Anthony Seigler decided the whole night with one swing, and everything after that turned into a lesson in how a 1-0 game can feel brutally one-sided. His solo homer to right field in the top of the first inning stood up as the only run at PNC Field on Thursday night, lifting the Worcester Red Sox past the Scranton/Wilkes-Barre RailRiders and deepening a frustrating stretch for SWB, which was held to one hit.

That early blast was all Worcester needed, but it was hardly all it got from the mound. Carlos Lagrange, the Yankees’ No. 4 prospect, absorbed the damage and then largely settled the game down. He allowed that lone run over 5.2 innings, struck out six and flashed the kind of velocity that kept the RailRiders chasing, with his fastball consistently touching the high 90s. At one point, he retired 11 batters in a row before being lifted in the sixth, a run of dominance that would have won most nights if the lineup had given him anything at all.

Instead, Worcester starter Jack Anderson made sure the RailRiders never found a second crack at the game. Anderson worked 4.2 scoreless innings, allowed only one hit and struck out eight, turning Scranton/Wilkes-Barre’s offense into a sequence of empty at-bats. The WooSox bullpen handled the rest, and the final line was as stark as it gets: one hit, zero runs, 14 strikeouts for the home team.

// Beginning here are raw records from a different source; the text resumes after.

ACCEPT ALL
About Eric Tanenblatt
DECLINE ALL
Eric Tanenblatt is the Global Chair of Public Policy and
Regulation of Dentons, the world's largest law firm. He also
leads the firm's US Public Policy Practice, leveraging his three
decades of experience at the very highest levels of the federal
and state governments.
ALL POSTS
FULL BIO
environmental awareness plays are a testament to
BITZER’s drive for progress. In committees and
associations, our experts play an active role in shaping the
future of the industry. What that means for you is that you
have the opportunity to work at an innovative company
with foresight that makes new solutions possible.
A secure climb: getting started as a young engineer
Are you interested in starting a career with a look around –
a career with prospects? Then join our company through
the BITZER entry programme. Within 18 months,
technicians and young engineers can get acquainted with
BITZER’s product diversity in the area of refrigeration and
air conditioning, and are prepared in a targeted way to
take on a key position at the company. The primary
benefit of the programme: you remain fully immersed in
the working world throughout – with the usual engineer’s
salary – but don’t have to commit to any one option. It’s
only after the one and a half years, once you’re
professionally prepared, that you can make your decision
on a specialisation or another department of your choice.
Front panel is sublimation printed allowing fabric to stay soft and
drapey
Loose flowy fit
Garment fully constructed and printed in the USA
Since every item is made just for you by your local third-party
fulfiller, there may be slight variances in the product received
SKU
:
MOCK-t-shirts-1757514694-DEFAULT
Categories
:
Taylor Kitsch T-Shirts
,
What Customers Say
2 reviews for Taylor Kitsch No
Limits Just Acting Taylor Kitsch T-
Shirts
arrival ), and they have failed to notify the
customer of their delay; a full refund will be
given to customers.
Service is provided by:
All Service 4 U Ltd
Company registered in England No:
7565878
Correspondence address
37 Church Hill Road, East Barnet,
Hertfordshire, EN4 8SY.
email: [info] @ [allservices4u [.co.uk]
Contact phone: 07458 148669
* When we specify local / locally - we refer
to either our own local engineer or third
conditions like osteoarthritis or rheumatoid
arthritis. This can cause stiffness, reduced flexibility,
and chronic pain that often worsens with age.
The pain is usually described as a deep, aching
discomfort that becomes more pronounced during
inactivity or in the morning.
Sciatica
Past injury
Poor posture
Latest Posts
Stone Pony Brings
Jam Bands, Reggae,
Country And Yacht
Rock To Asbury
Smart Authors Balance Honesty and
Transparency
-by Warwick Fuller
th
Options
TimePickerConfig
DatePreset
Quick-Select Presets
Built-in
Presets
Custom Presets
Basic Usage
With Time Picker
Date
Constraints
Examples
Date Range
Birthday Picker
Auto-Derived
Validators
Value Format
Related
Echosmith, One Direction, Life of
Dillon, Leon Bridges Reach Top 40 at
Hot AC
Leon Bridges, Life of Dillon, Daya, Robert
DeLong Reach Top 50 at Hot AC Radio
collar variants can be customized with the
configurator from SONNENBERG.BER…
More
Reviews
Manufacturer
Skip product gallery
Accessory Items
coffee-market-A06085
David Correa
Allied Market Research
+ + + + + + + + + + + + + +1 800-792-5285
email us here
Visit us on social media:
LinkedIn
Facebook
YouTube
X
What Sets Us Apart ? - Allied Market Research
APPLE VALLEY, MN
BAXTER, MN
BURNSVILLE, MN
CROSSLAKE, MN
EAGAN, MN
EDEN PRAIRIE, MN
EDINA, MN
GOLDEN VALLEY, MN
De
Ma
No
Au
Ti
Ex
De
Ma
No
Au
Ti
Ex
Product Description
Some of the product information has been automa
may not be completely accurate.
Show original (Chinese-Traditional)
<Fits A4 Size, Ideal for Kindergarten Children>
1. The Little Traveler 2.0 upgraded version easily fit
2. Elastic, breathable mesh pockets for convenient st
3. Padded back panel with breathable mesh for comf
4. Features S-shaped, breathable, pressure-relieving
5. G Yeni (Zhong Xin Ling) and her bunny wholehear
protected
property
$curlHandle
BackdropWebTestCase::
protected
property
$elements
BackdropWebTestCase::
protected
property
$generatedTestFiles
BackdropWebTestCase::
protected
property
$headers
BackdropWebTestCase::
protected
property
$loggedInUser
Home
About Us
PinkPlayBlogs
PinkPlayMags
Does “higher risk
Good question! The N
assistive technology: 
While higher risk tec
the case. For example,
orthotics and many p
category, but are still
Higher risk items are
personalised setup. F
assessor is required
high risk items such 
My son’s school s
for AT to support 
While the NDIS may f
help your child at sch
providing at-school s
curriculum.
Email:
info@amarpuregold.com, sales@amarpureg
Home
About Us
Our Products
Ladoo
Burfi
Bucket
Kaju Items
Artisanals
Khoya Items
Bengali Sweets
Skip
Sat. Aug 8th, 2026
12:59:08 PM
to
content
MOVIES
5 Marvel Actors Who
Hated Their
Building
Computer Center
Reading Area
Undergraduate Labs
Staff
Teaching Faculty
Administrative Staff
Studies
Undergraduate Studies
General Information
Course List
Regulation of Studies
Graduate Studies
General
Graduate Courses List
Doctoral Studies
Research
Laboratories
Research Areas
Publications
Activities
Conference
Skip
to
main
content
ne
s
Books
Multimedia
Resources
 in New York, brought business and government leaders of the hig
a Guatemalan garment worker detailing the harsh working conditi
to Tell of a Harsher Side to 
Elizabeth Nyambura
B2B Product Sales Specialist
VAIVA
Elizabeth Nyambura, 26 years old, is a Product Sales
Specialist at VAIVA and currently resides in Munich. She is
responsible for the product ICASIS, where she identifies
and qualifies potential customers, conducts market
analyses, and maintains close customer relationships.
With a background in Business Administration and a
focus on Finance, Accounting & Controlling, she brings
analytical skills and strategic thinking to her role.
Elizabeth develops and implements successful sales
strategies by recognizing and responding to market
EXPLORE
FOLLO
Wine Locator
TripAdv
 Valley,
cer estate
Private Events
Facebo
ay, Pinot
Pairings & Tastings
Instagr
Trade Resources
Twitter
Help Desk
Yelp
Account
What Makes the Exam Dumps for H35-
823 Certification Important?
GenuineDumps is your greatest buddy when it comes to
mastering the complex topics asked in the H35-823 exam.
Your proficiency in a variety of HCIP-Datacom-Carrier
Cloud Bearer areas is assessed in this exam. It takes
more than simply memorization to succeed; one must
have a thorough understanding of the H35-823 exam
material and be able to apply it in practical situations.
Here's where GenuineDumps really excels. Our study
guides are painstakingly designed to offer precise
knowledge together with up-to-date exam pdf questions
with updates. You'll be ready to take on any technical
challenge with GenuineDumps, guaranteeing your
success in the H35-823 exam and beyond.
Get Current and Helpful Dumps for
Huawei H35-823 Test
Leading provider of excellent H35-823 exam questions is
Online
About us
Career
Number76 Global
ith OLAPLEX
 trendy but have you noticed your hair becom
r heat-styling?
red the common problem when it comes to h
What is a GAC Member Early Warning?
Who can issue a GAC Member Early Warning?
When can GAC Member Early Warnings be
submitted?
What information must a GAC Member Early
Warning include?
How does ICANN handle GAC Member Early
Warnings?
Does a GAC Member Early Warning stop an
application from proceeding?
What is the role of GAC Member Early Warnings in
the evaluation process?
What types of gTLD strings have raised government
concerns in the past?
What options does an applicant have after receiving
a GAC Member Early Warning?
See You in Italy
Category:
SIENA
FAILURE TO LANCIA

Scranton/Wilkes-Barre did get a flicker of late life in the ninth when Kenedy Corona reached on an error, but even that barely turned into a threat. Tommy Kahnle shut the door for Worcester and recorded the save, ending a game that felt decided by the first pitch of consequence and never really reopened.

Worcester Red Sox — Wikimedia Commons
Andre Carrotflower via Wikimedia Commons (CC BY-SA 4.0)

The RailRiders did plenty on the mound to deserve better. Carson Coleman added 1.1 scoreless innings, and Peter Strzelecki threw a clean inning in his SWB debut, giving the pitching staff a full night of support behind Lagrange. But in a game this tight, one missed pitch was the whole story. Worcester had already beaten Scranton/Wilkes-Barre in a 12-inning game earlier in the month at Polar Park, and this one was even more painful for SWB because the pitching gave it every chance to hang around.

The series moved on with Elmer Rodríguez slated to start for Scranton/Wilkes-Barre against Worcester left-hander Michael Sansone, but the opener left the RailRiders with a familiar problem: when the offense disappears, even a dominant pitching line can turn into a loss.